Первые дня три еще шаришь по камере, ищешь – может, кто до тебя ухитрился пронести махорки и спрятал остатки, может, окурки где заначил. Все ямки и трещинки облазаешь. Еще существуют для тебя ночь и день. Днем все больше ходишь взад-вперед, а ночью стараешься заснуть. Но холод, голод и однообразие берут свое. Дремать можно лишь минут десять-пятнадцать, затем вскакиваешь и минут сорок бегаешь, чтобы согреться. Потом опять дремлешь минут пятнадцать – или привалясь на щит (ночью), или подвернув под себя ногу, прямо на полу, спиной упершись в стену (днем), затем опять вскакиваешь и полчаса бегаешь.

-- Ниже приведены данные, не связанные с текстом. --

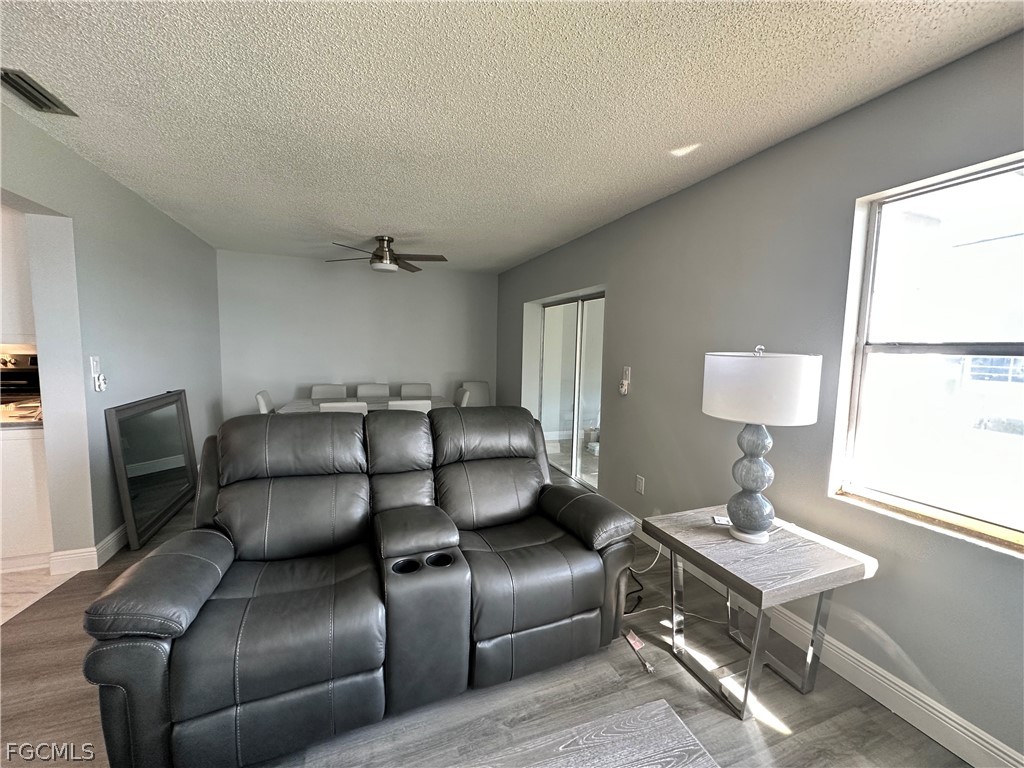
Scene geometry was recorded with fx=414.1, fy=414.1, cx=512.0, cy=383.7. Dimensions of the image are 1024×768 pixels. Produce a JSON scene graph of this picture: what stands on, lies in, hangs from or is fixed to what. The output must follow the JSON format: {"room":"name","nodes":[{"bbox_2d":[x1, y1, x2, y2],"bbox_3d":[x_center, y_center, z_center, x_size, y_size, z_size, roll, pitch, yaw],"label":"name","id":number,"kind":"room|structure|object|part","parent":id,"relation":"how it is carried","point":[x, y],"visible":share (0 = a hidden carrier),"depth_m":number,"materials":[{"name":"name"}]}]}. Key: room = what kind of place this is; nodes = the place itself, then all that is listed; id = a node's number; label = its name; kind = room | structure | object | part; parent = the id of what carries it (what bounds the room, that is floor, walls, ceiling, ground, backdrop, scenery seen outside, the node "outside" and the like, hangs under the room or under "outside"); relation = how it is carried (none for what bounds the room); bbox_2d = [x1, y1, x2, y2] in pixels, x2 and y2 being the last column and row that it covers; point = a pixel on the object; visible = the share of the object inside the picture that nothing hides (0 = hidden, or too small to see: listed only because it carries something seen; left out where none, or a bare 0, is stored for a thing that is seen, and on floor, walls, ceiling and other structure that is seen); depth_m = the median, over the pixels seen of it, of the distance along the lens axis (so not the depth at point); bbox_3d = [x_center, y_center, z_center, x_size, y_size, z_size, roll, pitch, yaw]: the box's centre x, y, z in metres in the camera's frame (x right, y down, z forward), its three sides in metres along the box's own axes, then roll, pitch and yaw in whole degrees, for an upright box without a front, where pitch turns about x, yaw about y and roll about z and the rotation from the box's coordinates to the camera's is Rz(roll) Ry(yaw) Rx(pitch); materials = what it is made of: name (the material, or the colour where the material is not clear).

Постепенно чувство реальности совершенно утрачивается. Тело деревенеет, движения становятся механическими, и чем дальше, тем больше превращаешься в какой-то неодушевленный предмет. Трижды в день дают кипяток, и этот кипяток доставляет несказанное наслаждение, точно оттаивает все у тебя внутри и временно возвращается жизнь. Все в тебе наполняется сладкой болью – минут на двадцать. Дважды в день перед оправкой дают клочок старой газеты, и уж этот клочок ты прочитываешь от первой до последней буквы, причем несколько раз. Перебираешь в памяти все книжки, какие читал, всех знакомых, все песни, какие слушал. Начинаешь складывать или множить в уме цифры. Обрывки каких-то мелодий, разговоров. Время абсолютно не движется. Ты впадаешь в забытье, то вскакиваешь и бегаешь, то опять дремлешь, но это не разнообразит жизнь. Постепенно пятна грязи на стене начинают сливаться в какие-то лица, точно вся камера украшена портретами сидевших здесь до тебя зэков. Галерея портретов твоих предков.
Можно часами их разглядывать, расспрашивать, спорить, ссориться и мириться. Через некоторое время и они уже не вносят разнообразия. Ты знаешь о них все, точно просидел с ними в одной камере полжизни. Некоторые раздражают тебя, с некоторыми еще можно перекинуться словцом. Есть такие, которых нужно сразу обрезать, иначе они становятся слишком навязчивыми. Они будут нудно и монотонно рассказывать никчемные подробности своей никчемной жизни. Они будут врать и приукрашивать свою жизнь, если заметят, что ты их не слушаешь. Они услужливы и суетливы до омерзения. Другие молчат и угрюмо поглядывают исподлобья – с ними держи ухо востро: только заснешь, они могут и пайку стянуть. Есть и дружелюбные, общительные ребята, обычно помоложе, с которыми и пошутить можно. Они покладисты, никогда не унывают и за компанию готовы удавиться. Такие обычно сидят за хулиганство, групповое изнасилование или групповой грабеж. В углу, над парашей, живет старый вор-законник. Он сразу же начинает интриговать, настраивать разные группки друг против друга и всех их против тебя. Шушукается с ними по углам, обменивается какими-то многозначительными взглядами. Важно и авторитетно, ни к кому конкретно не обращаясь, он травит бывальщину: рассказывает о пересылках, о лагерях, об убийствах. Он явно провоцирует конфликт в камере, хочет установить свой порядок. Он знает, кому что положено, а кому не положено. С ним не избежать серьезной стычки, и лучше это делать сразу, пока он не сколотил своей группировки, пока его авторитет не утвердился. Но и это все тонет, стирается и оставляет тебя один на один с вечностью, с небытием.